7. Implications and Future Directions

  • Field impact
  • MMLU-Pro re-establishes headroom and reliability for general-purpose LLM evaluations. It turns CoT into a clear advantage on a mainstream benchmark, re-focusing the community on deliberate reasoning quality (Section 6.2; Table 3).
  • The reduced prompt sensitivity (Figure 5) encourages more stable leaderboards and fairer comparisons across prompt templates.

  • Practical applications

  • Better model selection for high-stakes domains where reasoning drives performance (engineering, law, quantitative finance, clinical reasoning).
  • Training and alignment targets: since error analysis quantifies reasoning, knowledge, and calculation failures (Section 5.3), model developers can prioritize the largest error modes for improvement.
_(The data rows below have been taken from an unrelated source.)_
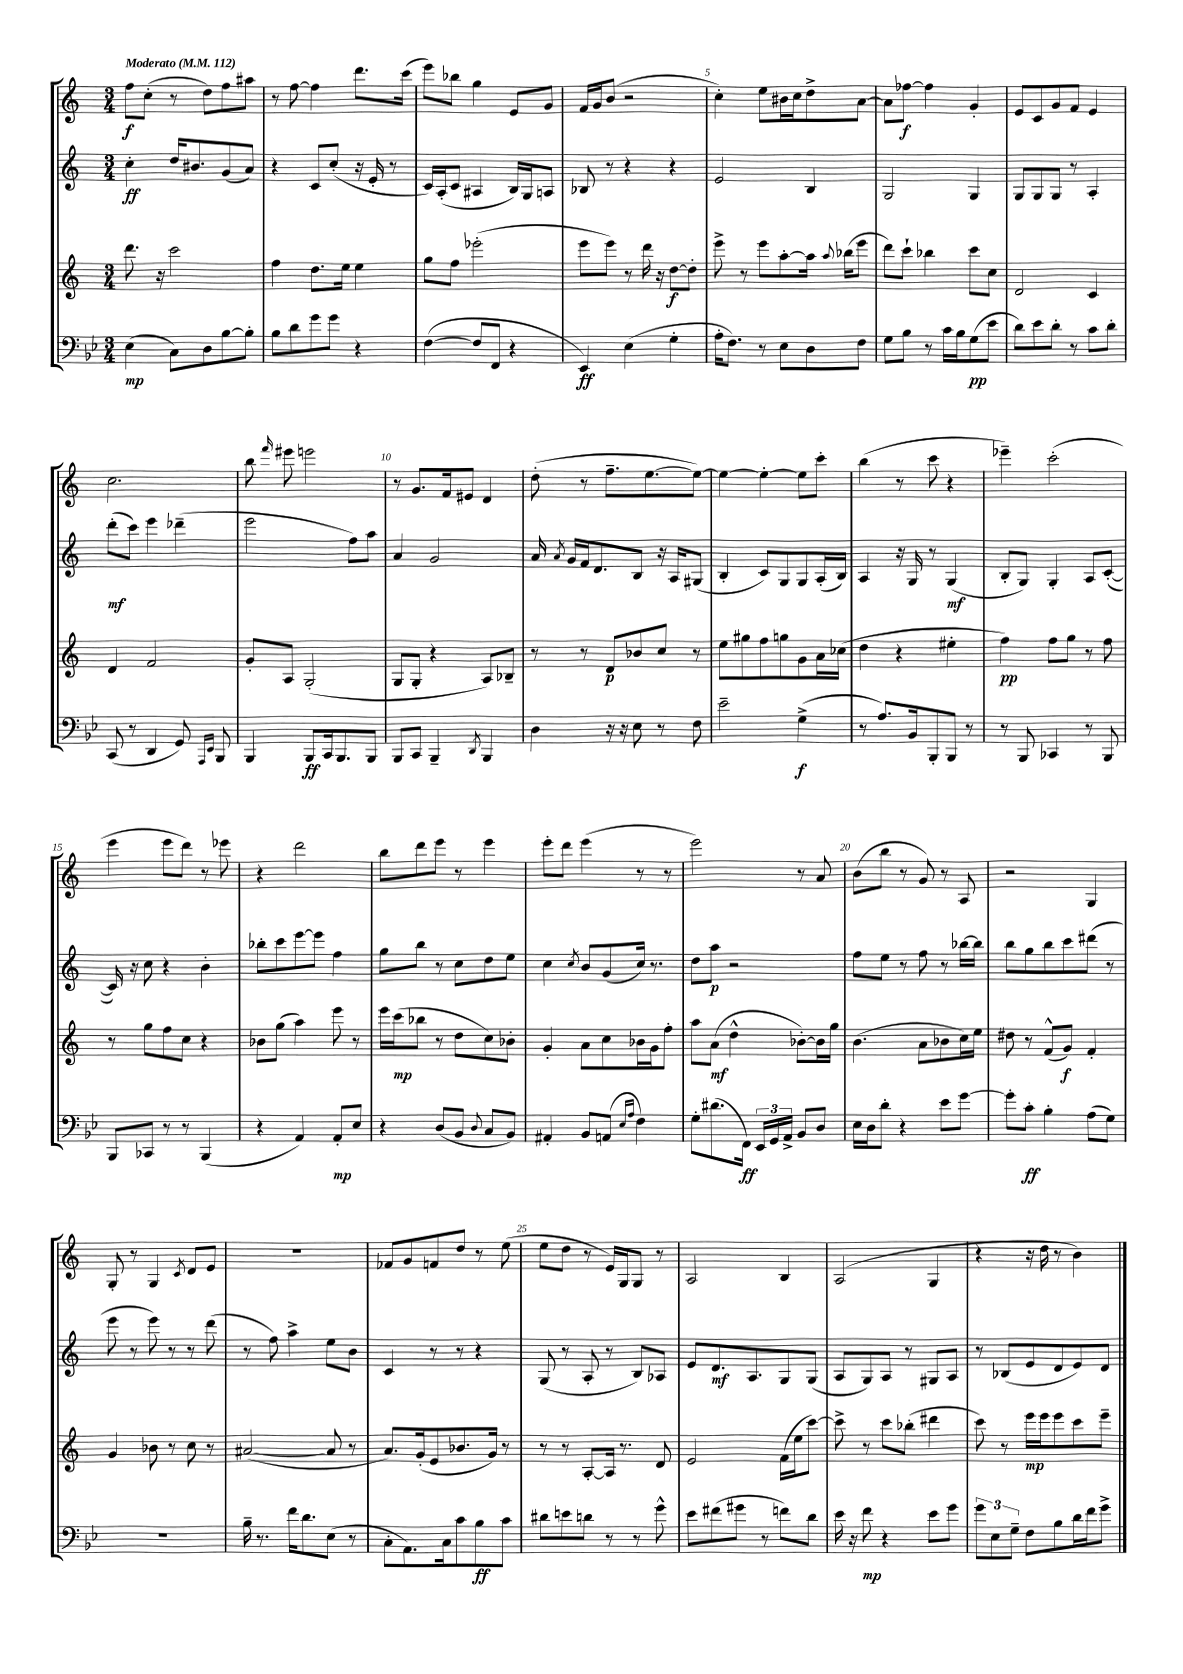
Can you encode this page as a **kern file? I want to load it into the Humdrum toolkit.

**kern	**kern	**kern	**kern
*staff4	*staff3	*staff2	*staff1
*clefF4	*clefG2	*clefG2	*clefG2
*k[b-e-]	*k[]	*k[]	*k[]
*M3/4	*M3/4	*M3/4	*M3/4
*MM112	*MM112	*MM112	*MM112
(4E-	8.ddd	4cc'	8ff
.	.	.	(8cc'
.	16r	.	.
8C)	2ccc	16dd	8r
.	.	8.b#	.
8D	.	.	8dd)
[8B-	.	(8g	8ff
8B-']	.	8a)	8aa#
=	=	=	=
8B-	4ff	4r	8r
8d	.	.	[8ff
8g	8.dd	8c	4ff]
8g	.	(8cc'	.
.	16ee	.	.
4r	4ee	16r	8.ddd
.	.	16e'	.
.	.	8r	.
.	.	.	(16ccc
=	=	=	=
([4F	8gg	16c)	8eee)
.	.	(16A'	.
.	8ff	8c	8bb-
8F]	(2eee-'	4A#	4gg
8FF	.	.	.
4r	.	16B)	8e
.	.	16G	.
.	.	8A	8g
=	=	=	=
4EE-)	8eee	8B-	16f
.	.	.	16g
.	8eee)	8r	(8b
(4E-	8r	4r	2r
.	16ddd	.	.
.	16r	.	.
4G'	[8dd	4r	.
.	8dd']	.	.
=	=	=	=
16A'	8eee^	2e	4cc')
8.F)	.	.	.
.	8r	.	.
8r	8eee	.	8ee
8E-	[8aa'	.	16b#
.	.	.	16cc
8D	16aa]	4B	8dd^
.	8qqaa	.	.
.	(16bb-	.	.
8F	8eee	.	[8a
=	=	=	=
8G	8ddd)	2G	8a]
8B-	8ccc`	.	[8ff-
8r	4bb-	.	4ff-]
16c	.	.	.
16B-	.	.	.
(8G	8ccc	4G	4g'
8e-	8cc	.	.
=	=	=	=
8d)	2d	8G	8e
8e-	.	8G	8c
8d'	.	8G	8g
8r	.	8r	8f
8c	4c	4A'	4e
8d'	.	.	.
=	=	=	=
(8CC	4d	(8ddd'	2.cc
8r	.	8ccc)	.
4DD	2f	4eee	.
8GG)	.	(4ddd-~	.
16qqAAA	.	.	.
16qqEE-	.	.	.
8BBB-	.	.	.
=	=	=	=
4BBB-	8g'	2eee	8bb
.	.	.	16qqfff
.	8A	.	8eee#
8BBB-	(2G'	.	2eee
16CC	.	.	.
8.BBB-	.	.	.
.	.	8ff)	.
8BBB-	.	8aa	.
=	=	=	=
8BBB-	8G	4a	8r
8CC	8G'	.	8.g
4BBB-~	4r	2g	.
.	.	.	16f
.	.	.	8e#
8qDD	.	.	.
4BBB-	8A)	.	4d
.	8B-~	.	.
=	=	=	=
4D	8r	16a	(8dd'
.	.	8qa	.
.	.	16g	.
.	8r	16f	8r
.	.	8.d	.
16r	8d	.	8.ff~
16r	.	.	.
8E-	8b-	8B	.
.	.	.	[8.ee
8r	8cc	16r	.
.	.	16A	.
8F	8r	(8G#	8ee_)
=	=	=	=
2e-~	8ee	4B'	4ee_
.	8gg#	.	.
.	8ff	8c)	4ee'_
.	8gg	8G	.
(4G^	8g	8G	8ee]
.	16a	(16A'	8ccc'
.	(16cc-	16B)	.
=	=	=	=
8r	4dd	4A	(4bb
8.A)	.	.	.
.	4r	16r	8r
16BB-	.	16G	.
8BBB-'	.	8r	8ccc
8BBB-	4ee#'	(4G	4r
8r	.	.	.
=	=	=	=
8r	4ff)	8B'	4eee-~)
8BBB-	.	8G)	.
4CC-	8ff	4G'	(2ccc'
.	8gg	.	.
8r	8r	8A	.
8BBB-	8ff	([8c'	.
=	=	=	=
8BBB-	8r	16c])	4eee
.	.	16r	.
8CC-	8gg	8cc	.
8r	8ff	4r	8eee
8r	8cc	.	8ddd)
(4BBB-	4r	4b'	8r
.	.	.	8eee-
=	=	=	=
4r	8b-	8bb-'	4r
.	(8gg	8ccc	.
4AA)	4aa)	[8eee	2ddd
.	.	8eee]	.
8AA'	8eee	4ff	.
8E-	8r	.	.
=	=	=	=
4r	16eee	8gg	8bb
.	(16ccc	.	.
.	8bb-	8bb	8ddd
(8D	8r	8r	8eee
8BB-	8dd	8cc	8r
8qqD	.	.	.
8C	8cc)	8dd	4eee
8BB-)	8b-'	8ee	.
=	=	=	=
4AA#'	4g'	4cc	8eee'
.	.	.	8ddd
.	.	8qcc	.
8BB-	8a	8b	(4eee
(8AA	8cc	(8g	.
16qqE-	.	.	.
16qqA	.	.	.
4F)	16b-	16cc)	8r
.	16g	8.r	.
.	8ff'	.	8r
=	=	=	=
8G'	8aa	8dd	2eee)
(8.d#	(8a	8aa	.
.	4dd^^	2r	.
16FF)	.	.	.
24EE-	.	.	.
24GG	.	.	.
24AA^	.	.	.
8BB-	[8b-')	.	8r
8D	16b-]	.	8a
.	16gg	.	.
=	=	=	=
16E-	(4.b	8ff	(8b
16D	.	.	.
8d'	.	8ee	8bb
4r	.	8r	8r
.	8a	8ff	8g)
8e-	8b-	8r	8r
[8g	16cc)	[16bb-	8A
.	16ee	16bb-]	.
=	=	=	=
8g']	8dd#	8bb	2r
8c'	8r	8gg	.
4B-'	(8f^^	8bb	.
.	8g)	8ccc	.
(8A	4f'	(8ddd#	4G
8G)	.	8r	.
=	=	=	=
2.r	4g	8eee	8G'
.	.	8r	8r
.	8b-	8eee)	4G
.	8r	8r	.
.	.	.	8qc
.	8cc	8r	8d
.	8r	(8ddd	8e
=	=	=	=
16B-~	([2a#	8r	2.r
8.r	.	.	.
.	.	8ff)	.
16f	.	4aa^	.
8.d	.	.	.
(8E-	8a#]	8ee	.
8r	8r	8b	.
=	=	=	=
8C'	8.a)	4c	8f-
8.AA)	.	.	8g
.	(16g'	.	.
.	8e	8r	8f
16C	.	.	.
8c	8.b-	8r	8dd
8B-	.	4r	8r
.	16g)	.	.
8c	8r	.	(8ee
=	=	=	=
8d#	8r	(8G	8ee
8e	8r	8r	8dd
8d	[8A'	8A'	8r
8r	16A]	8r	16e)
.	8.r	.	16G
8r	.	8B)	8G
8g^^	8d	8A-	8r
=	=	=	=
8e-	2e	8e	2A
(8f#	.	8.d	.
8g#	.	.	.
.	.	8.A	.
8r	.	.	.
8f)	(16f	8G	4B
.	16ee	.	.
8d	[8ccc)	(8G	.
=	=	=	=
16e-	8ccc^]	8A	(2A
16r	.	.	.
8f	8r	8G)	.
4r	8ccc	8A	.
.	(8bb-'	8r	.
8e-	4ddd#	8G#	4G
8g	.	8A	.
=	=	=	=
12g	8ccc)	8r	4r
12E-	.	.	.
.	8r	(8B-	.
12G~	.	.	.
8F	16eee	8e	16r
.	16eee	.	16dd
8B-	8eee	8d	8r
16d	8ccc	8e)	4b)
16f	.	.	.
8g^	8eee~	8d	.
==	==	==	==
*-	*-	*-	*-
  • Follow-up research directions

  • Open-ended and verifiable reasoning: move beyond multiple choice to proofs, structured derivations, or program-assisted solutions (acknowledging Section 7’s MCQ limitations).
  • Multimodal extension: incorporate diagrams, tables, and figures for science and engineering—currently excluded by design (Section 7).
  • Distractor generation ablations: systematically test how distractor sources/styles affect fairness (e.g., generate with diverse LLMs; human-only variants).
  • Robustness beyond prompting: study adversarial phrasing, option order randomization, and cross-lingual variants to further validate stability.
  • Tool use integration: given that 12% of top-model errors are calculation-related (Appendix A.6), evaluate under calculator or code-execution assistance to isolate reasoning vs. arithmetic limitations.
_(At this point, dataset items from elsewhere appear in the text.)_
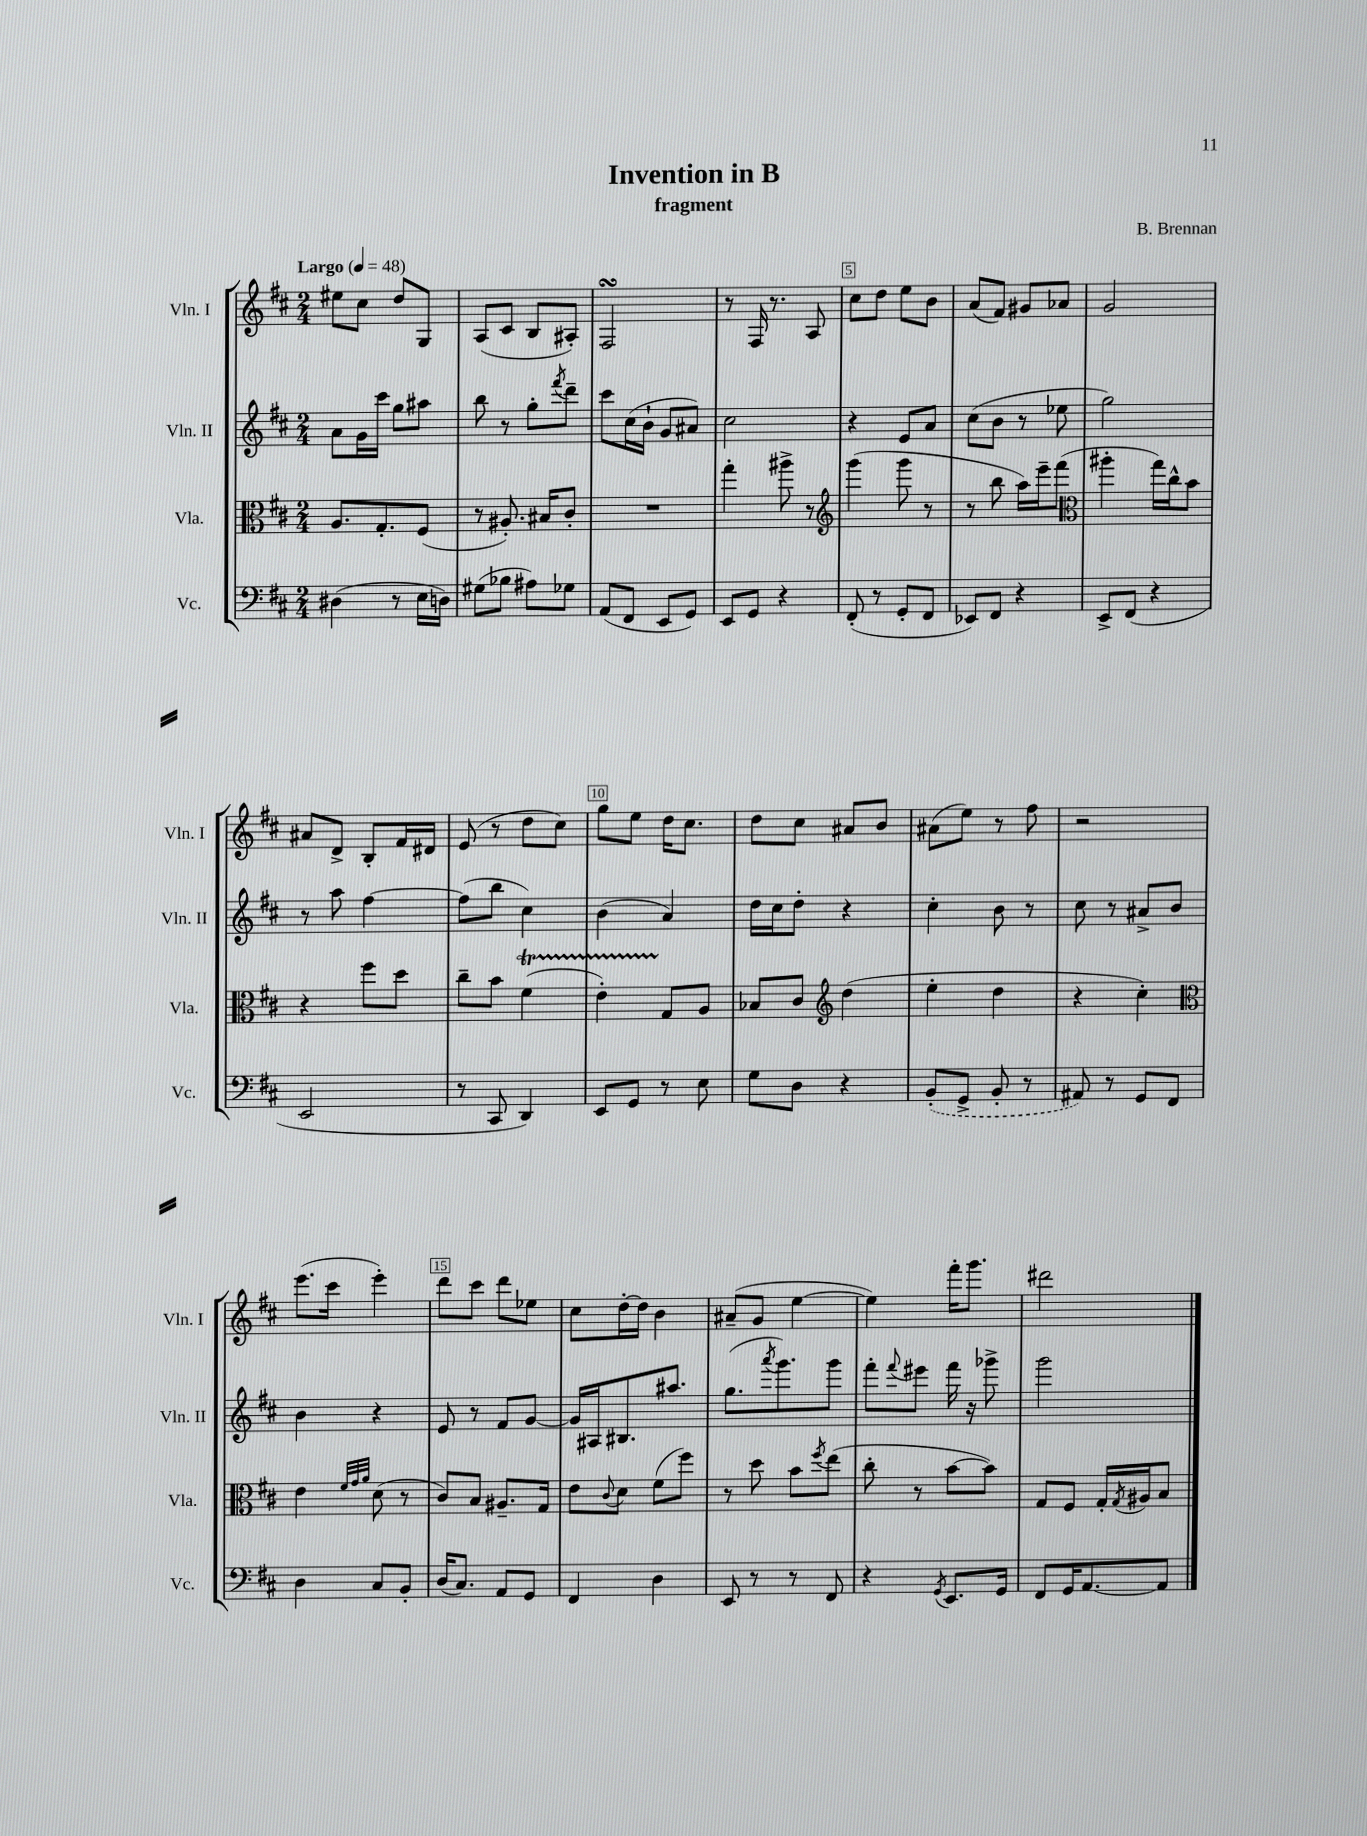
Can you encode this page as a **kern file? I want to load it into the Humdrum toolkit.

**kern	**kern	**kern	**kern
*staff4	*staff3	*staff2	*staff1
*clefF4	*clefC3	*clefG2	*clefG2
*k[f#c#]	*k[f#c#]	*k[f#c#]	*k[f#c#]
*M2/4	*M2/4	*M2/4	*M2/4
*MM48	*MM48	*MM48	*MM48
(4D#	8.A	8a	8ee#
.	.	16g	8cc#
.	8.G'	16ccc#	.
8r	.	8gg	8dd
16E	(8F#	8aa#	8G
16D)	.	.	.
=	=	=	=
(8G#	8r	8bb	(8A
8B-	8.A#')	8r	8c#
8A#)	.	8gg'	8B
.	16B#	.	.
.	.	8qfff#	.
8G-	8c#'	8ddd~	8A#')
=	=	=	=
(8AA	2r	8ccc#	2F#
8FF#	.	(16cc#	.
.	.	16b`	.
8EE	.	8g	.
8GG)	.	8a#)	.
=	=	=	=
8EE	4gg'	2cc#	8r
8GG	.	.	16F#
.	.	.	8.r
4r	8aa#^	.	.
.	8r	.	8A
=	=	=	=
*	*clefG2	*	*
(8FF#'	(4ggg	4r	8cc#
8r	.	.	8dd
8GG'	8ggg	8e	8ee
8FF#	8r	8a	8b
=	=	=	=
8EE-)	8r	(8cc#	(8a
8FF#	8bb	8b	8f#)
4r	16aa)	8r	8g#
.	16eee~	.	.
.	(8fff#	8ee-	8a-
=	=	=	=
*	*clefC3	*	*
8EE^	4aa#'	2gg)	2g
(8FF#	.	.	.
4r	16gg)	.	.
.	16cc#^^	.	.
.	8b	.	.
=	=	=	=
2EE	4r	8r	8a#
.	.	8aa	8d^
.	8ff#	[4ff#	8B'
.	8dd	.	16f#
.	.	.	16d#
=	=	=	=
8r	8cc#~	(8ff#]	(8e
8CC#	8b	8bb	8r
4DD)	(4f#	4cc#)	8dd
.	.	.	8cc#)
=	=	=	=
8EE	4e')	(4b	8gg
8GG	.	.	8ee
8r	8G	4a)	16dd
.	.	.	8.cc#
8E	8A	.	.
=	=	=	=
8G	8B-	16dd	8dd
.	.	16cc#	.
8D	8c#	8dd'	8cc#
*	*clefG2	*	*
4r	(4dd	4r	8a#
.	.	.	8b
=	=	=	=
(8BB'	4ee'	4cc#'	(8a#
8GG^	.	.	8ee)
8BB'	4dd	8b	8r
8r	.	8r	8ff#
=	=	=	=
8AA#)	4r	8cc#	2r
8r	.	8r	.
8GG	4cc#')	8a#^	.
8FF#	.	8b	.
=	=	=	=
*	*clefC3	*	*
4D	4e	4b	(8.eee
.	.	.	16ccc#
.	32qqf#	.	.
.	32qqg	.	.
.	32qqa	.	.
8C#	(8d	4r	4eee')
8BB'	8r	.	.
=	=	=	=
(16D	8c#)	8e	8ddd
8.C#)	.	.	.
.	8B	8r	8ccc#
8AA	8.A#~	8f#	8ddd
8GG	.	[8g	8ee-
.	16G	.	.
=	=	=	=
4FF#	8e	16g]	8cc#
.	.	16A#	.
.	8qqc#	.	.
.	8d	8.B#	[16dd'
.	.	.	16dd]
4D	(8f#	.	4b
.	.	8.aa#	.
.	8ff#)	.	.
=	=	=	=
8EE	8r	(8.gg	(8a#~
8r	8dd	.	8g
.	.	8qaaa	.
.	.	8.ggg)	.
8r	8b	.	[4ee
.	8qff#	.	.
8FF#	(8ee	8ggg	.
=	=	=	=
4r	8cc#'	8fff#'	4ee])
.	.	8qqfff#	.
.	8r	8eee#	.
8qGG	.	.	.
8.EE	[8b	16fff#	16fff#'
.	.	16r	8.ggg
.	8b])	8ggg-^	.
16GG	.	.	.
=	=	=	=
8FF#	8G	2ggg	2ddd#
16GG	8F#	.	.
[8.AA	.	.	.
.	16G'	.	.
.	8qG	.	.
.	16A#	.	.
8AA]	8B	.	.
==	==	==	==
*-	*-	*-	*-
Headline results to remember: - Table 2: GPT-4o 72.6% overall on MMLU-Pro; GPT-4-Turbo 63.7%; Llama-3-70B-Instruct 56.2%. - Figure 4: accuracy gap between strong models widens on MMLU-Pro; overall scores drop by 16–33% vs. MMLU. - Table 3: CoT boosts up to +19.1% (GPT-4o) on MMLU-Pro, but offers little or negative change on MMLU. - Figure 5: prompt sensitivity: ~2% on MMLU-Pro vs. ~4–5% on MMLU (max 3.74% vs. 10.98%). - Section 5.3: error modes for GPT-4o: 39% reasoning, 35% knowledge, 12% calculation, with smaller shares from formatting/parsing and annotation issues.

Overall, MMLU-Pro is a carefully constructed step toward a harder, fairer, and more informative evaluation of LLM reasoning, while acknowledging that future work should broaden beyond multiple-choice and into multimodal and open-ended settings.